Path: utzoo!utgpu!watmath!att!occrsh!uokmax!apple!gem.mps.ohio-state.edu!samsung!cs.utexas.edu!uunet!munnari.oz.au!csc!bdm659
From: bdm659@csc.anu.oz
Newsgroups: comp.lang.c
Subject: Re: void main()  (second proof of non-portability)
Message-ID: <1018.25642ba8@csc.anu.oz>
Date: 17 Nov 89 16:02:48 GMT
References: <2387@stl.stc.co.uk> <744@lakart.UUCP> <0175@sheol.UUCP> <11592@smoke.BRL.MIL> <7733@cdis-1.uucp> <1015.2563d6e0@csc.anu.oz>
Organization: Computer Services, Australian National University
Lines: 30


 In article <7733@cdis-1.uucp>, tanner@cdis-1.uucp (Dr. T. Andrews) writes:
> [[The question is: why is it wrong to declare main() as void, instead of
> int, even though he program is terminated by calling exit() explicitely?]]
>
> I should like to hear details of a case where the code will not
> work.  It seems ridiculous to declare un-portable the results of a
> void-vs-int return linkage which is never made, and I should like
> to hear of an implementation where this actually fails.
>
> If no real-world example is available, I should be almost as
> satisfied with a conjectural example (clearly marked as conjecture).

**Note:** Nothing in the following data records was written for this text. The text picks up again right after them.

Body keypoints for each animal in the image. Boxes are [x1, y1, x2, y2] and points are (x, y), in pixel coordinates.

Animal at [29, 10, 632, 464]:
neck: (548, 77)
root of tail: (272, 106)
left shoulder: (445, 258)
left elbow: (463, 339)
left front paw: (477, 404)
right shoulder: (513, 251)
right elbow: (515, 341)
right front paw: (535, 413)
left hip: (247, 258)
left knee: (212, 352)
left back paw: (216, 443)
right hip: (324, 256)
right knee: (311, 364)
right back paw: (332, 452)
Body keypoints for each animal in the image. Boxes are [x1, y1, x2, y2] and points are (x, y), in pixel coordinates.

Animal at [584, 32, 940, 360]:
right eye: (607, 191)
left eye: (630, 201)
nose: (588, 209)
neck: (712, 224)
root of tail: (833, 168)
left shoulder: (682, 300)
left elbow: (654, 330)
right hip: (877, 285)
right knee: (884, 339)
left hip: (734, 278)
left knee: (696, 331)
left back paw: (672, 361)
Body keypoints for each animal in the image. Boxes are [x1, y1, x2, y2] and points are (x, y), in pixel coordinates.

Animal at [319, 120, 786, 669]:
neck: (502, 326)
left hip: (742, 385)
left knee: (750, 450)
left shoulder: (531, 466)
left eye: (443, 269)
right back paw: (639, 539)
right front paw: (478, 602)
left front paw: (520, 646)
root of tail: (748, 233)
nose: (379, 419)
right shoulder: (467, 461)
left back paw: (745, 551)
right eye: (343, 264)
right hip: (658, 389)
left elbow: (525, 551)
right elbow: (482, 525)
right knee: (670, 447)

I've thought of an even simpler hypothetical implementation for which
declaring main() as void fails to work.  This one may even exist (anyone?).

Suppose the implementation of calling a function goes like this:
* push the arguments onto the stack
* move the stack pointer some more to make some room for the function to
  return its value in
* branch to the function
The called function gets its arguments by indexing off the stack pointer.

Now, if the calling function has the wrong idea about what the type of the
function being called is, the called function will not find its arguments
correctly.  Thus, if you declare main() as void, you can't expect to be
able to use argv and argc.  It makes no difference whether you are leaving
main() by doing return() or exit().

Brendan McKay.  bdm@anucsd.oz.au  or  bdm659@csc1.anu.oz.au